Learning from people represents a new and expanding frontier for data science. Crowdsourcing, where data is collected from non-experts online, is now extensively employed in academic research, industry, and also for many societal causes. Two critical challenges in crowdsourcing and learning form people are that of (i) developing algorithms for maximally accurate learning and estimation that operate under minimal modeling assumptions, and (ii) designing incentive mechanisms to elicit high-quality data from people. In this thesis, we addresses these fundamental challenges in the context of several canonical problem settings that arise in learning from people.

For the challenge of estimation, there are various algorithms proposed in past literature, but their reliance on strong parameter-based assumptions is severely limiting. In this thesis, we introduce a class of "permutation-based" models that are considerably richer than classical parameter-based models. We present algorithms for estimation which we show are both statistically optimal and significantly more robust than prior state-of-the-art methods. We also prove that our estimators automatically adapt and are simultaneously optimal over the classical parameter-based models as well, thereby enjoying a surprising win-win in the statistical bias-variance tradeoff.

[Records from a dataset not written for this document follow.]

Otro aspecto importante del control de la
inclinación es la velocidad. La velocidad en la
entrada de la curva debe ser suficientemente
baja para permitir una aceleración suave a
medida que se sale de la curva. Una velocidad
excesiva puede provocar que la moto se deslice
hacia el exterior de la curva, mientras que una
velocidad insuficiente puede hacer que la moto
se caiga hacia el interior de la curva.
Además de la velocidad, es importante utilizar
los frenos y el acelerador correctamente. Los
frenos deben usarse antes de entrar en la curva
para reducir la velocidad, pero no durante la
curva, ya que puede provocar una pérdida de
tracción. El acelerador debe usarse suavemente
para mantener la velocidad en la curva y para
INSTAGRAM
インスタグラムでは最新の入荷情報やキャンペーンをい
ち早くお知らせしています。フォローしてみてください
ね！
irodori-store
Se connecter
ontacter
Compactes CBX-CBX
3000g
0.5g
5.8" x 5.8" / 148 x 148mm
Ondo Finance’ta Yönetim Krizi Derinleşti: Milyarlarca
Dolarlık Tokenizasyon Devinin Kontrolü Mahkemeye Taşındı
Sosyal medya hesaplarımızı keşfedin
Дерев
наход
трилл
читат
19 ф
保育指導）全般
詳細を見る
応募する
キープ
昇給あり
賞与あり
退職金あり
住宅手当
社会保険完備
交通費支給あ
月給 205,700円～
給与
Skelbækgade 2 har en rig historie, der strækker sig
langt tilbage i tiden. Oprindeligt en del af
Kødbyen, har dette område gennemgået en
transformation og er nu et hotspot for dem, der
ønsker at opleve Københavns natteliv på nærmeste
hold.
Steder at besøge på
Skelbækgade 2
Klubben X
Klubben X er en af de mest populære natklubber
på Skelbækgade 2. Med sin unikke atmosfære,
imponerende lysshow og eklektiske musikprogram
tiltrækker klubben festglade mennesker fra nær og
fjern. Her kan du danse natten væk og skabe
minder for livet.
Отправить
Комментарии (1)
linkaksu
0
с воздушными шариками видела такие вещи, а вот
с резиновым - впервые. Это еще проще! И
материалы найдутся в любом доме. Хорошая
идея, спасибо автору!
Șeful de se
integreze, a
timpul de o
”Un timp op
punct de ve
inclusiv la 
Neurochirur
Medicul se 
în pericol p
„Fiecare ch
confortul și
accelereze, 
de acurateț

As for the second challenge of incentivizing people, we design a class of payment mechanisms that take a "multiplicative" form. For several common interfaces in crowdsourcing, we show that these multiplicative mechanisms are surprisingly the only mechanisms that can guarantee honest responses and satisfy a mild and natural requirement which we call no-free-lunch. We show that our mechanisms have several additional desirable qualities. The simplicity of our mechanisms imparts them with an additional practical appeal.